Mais ces entreprises peuvent-elles cannibaliser sans vergogne et en toute impunité des concepts empruntés à autrui? « Oui, il y a un problème d'éthique, mais on dirait qu'il est tellement à grande échelle qu'il n'y a pratiquement rien à faire contre ça », constate Madeleine Goubau. Selon elle, la copie concerne aussi les entreprises d'ici dans le domaine de la mode. « Ces grandes boutiques-là sont les championnes de la copie et elles ont même à l'interne des gens dont la définition de tâche est de parcourir le monde à la recherche de modèles qui pourraient ensuite être copiés sous l'étiquette maison, c'est à leur job de faire ça. »
Une cause solide?
Dans le cas de Jonathan Kubben Quinones, existe-t-il des recours éventuels? Quentin Leclerq, avocat spécialisé en marques déposées chez Lecours, Hébert Avocats inc., estime que sur l'aspect similaire entre la campagne de l'influenceur belge et la compagnie montréalaise, il n'y a pas de doute, c'est identique et facile à démontrer. Mais il prévient que cela risque d'être un combat de David contre Goliath. « C'est sûr qu'il va devoir engendrer des frais pour effectivement faire cette opposition-là et éventuellement faire des recours pour avoir des dommages et cela peut-être très coûteux. »
« Mom, I'm not fine »
Arrivé à Montréal ce lundi, il a mis en ligne sur son compte Instagram, une photo de lui, la mine basse avec la pancarte « Mom, I'm not fine because of Reitmans ».

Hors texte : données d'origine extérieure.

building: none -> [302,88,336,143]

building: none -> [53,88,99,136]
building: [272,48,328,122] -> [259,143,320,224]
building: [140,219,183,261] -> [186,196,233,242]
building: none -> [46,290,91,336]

La publication a généré en une journée plus de 33 000 « j'aime » et plus de 2000 commentaires d'appui à sa cause. La voix chevrotante, Jonathan Kubben nous confie : « Pour moi, c'est le projet de toute une vie, j'ai vendu ma voiture, j'ai vendu plein de choses pour pouvoir faire ça ». Alors que Reitmans se dit à nouveau ouvert au dialogue, Jonathan Kubben attend, lui, que l'entreprise le contacte et s'excuse avant de discuter de quoi que ce soit. Après avoir déposé sa marque en Europe, il l’a depuis déposée aussi au Mexique et aux États-Unis.